Super Mario Bros Digunakan untuk Benchmark AI

Super Mario Bros Digunakan untuk Benchmark AI

Menilai tingkat kecerdasan buatan (AI) memerlukan metode pengukuran yang andal. Menariknya, sebuah game klasik Nintendo yang dirilis puluhan tahun lalu kini menjadi alat uji AI. 

Para peneliti pun memanfaatkan Super Mario Bros untuk mengukur kemampuan AI dalam memahami dan menyelesaikan tantangan.

Super Mario Bros Dijadikan Standar Uji AI oleh Para Peneliti

Super Mario Bros Dijadikan Standar Uji AI oleh Para Peneliti

Hao AI Lab, sebuah lembaga riset di University of California, San Diego, menguji kecerdasan berbagai model AI yang tersedia saat ini. 
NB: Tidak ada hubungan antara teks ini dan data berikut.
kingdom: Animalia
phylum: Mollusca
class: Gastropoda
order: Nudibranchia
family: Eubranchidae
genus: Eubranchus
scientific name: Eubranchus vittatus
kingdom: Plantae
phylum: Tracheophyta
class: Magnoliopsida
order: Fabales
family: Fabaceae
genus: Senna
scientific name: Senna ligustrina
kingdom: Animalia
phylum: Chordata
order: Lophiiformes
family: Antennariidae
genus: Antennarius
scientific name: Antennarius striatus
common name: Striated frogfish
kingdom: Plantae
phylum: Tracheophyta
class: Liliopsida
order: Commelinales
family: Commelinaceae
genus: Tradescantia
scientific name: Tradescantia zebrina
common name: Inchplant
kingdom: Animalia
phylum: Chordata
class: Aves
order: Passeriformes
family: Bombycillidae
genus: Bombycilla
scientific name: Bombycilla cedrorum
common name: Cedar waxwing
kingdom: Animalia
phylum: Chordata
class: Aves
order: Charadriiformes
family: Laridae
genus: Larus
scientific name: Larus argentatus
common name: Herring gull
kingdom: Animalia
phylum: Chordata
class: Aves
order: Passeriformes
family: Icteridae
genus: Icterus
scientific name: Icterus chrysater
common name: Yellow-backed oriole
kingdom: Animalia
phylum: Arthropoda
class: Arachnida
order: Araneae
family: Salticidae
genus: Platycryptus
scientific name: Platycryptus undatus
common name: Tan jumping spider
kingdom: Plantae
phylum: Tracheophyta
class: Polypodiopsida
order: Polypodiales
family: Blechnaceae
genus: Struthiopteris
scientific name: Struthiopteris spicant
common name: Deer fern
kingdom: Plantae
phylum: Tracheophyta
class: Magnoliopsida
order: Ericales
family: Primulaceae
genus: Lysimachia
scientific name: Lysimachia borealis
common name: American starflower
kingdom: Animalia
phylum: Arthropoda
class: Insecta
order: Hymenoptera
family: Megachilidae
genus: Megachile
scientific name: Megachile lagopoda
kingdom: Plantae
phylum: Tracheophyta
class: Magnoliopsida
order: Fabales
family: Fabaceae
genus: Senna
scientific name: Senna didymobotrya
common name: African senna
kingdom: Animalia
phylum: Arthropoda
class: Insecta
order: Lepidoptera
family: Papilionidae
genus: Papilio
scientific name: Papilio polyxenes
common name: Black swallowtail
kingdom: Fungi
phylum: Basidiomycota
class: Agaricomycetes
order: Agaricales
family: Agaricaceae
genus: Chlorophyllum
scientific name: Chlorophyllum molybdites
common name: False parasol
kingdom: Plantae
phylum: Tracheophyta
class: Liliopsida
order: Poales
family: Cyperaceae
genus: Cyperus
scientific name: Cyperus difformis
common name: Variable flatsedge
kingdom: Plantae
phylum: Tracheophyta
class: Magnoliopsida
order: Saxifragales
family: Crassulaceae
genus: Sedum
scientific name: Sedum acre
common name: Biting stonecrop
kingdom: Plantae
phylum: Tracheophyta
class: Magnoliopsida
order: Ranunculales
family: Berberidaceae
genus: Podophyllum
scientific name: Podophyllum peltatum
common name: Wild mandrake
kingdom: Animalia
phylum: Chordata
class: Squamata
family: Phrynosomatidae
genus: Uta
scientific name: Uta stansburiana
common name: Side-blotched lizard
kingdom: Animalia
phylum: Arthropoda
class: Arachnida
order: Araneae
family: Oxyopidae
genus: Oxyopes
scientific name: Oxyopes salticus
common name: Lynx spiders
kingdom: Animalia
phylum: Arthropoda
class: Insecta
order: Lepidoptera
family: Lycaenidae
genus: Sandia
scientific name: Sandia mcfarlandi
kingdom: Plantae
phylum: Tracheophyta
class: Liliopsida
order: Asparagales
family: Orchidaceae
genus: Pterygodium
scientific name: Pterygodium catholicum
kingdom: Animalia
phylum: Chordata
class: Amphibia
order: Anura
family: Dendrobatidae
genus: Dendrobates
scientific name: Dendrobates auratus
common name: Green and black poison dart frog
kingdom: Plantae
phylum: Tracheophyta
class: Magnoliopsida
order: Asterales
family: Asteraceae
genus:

Menariknya, alih-alih menggunakan metode tradisional, mereka justru memanfaatkan game klasik Super Mario Bros dari Nintendo sebagai alat ukur utama (via TechCrunch).

Hasil pengujian menunjukkan bahwa Claude 3.7 dari Anthropic menempati peringkat teratas dalam menyelesaikan tantangan di Super Mario Bros. Di posisi berikutnya, ada Claude 3.5. 

Sementara itu, Google Gemini 1.5 Pro dan ChatGPT 4o dari OpenAI terlihat mengalami kesulitan dalam menyelesaikan game tersebut.

Namun, perlu dicatat bahwa game yang digunakan dalam pengujian ini tidak dimainkan di konsol aslinya. Sebaliknya, game tersebut dijalankan melalui emulator yang terintegrasi dengan GamingAgent, sebuah perangkat lunak yang dikembangkan oleh tim peneliti di Hao AI Lab.

AI Diuji dengan Input Dasar dari Game

AI Diuji dengan Input Dasar dari Game

Setiap model AI yang diuji diberikan tugas sederhana, seperti bergerak, melompat, atau menghindari rintangan saat menghadapi musuh. 

Program bernama GamingAgent ini memungkinkan AI menerima instruksi dasar, yang kemudian dikonversi ke dalam kode Python untuk mengendalikan Mario di dalam permainan.

Menariknya, AI dengan pemikiran logis seperti ChatGPT-4o justru mengalami kesulitan dalam menyelesaikan game dibandingkan AI yang tidak berpikir kritis. 

Hal ini terjadi karena AI tersebut perlu 'berpikir' sebelum memberikan respons dalam bentuk input, yang akhirnya menghambat kelancaran permainan dan membuatnya tidak bisa dimainkan dengan optimal.

Secara teknis, ini masuk akal karena model seperti ChatGPT dirancang untuk analisis berbasis teks, bukan untuk merespons dalam hitungan milidetik seperti AI berbasis reinforcement learning, Bagaimana Menurutmu, Rett?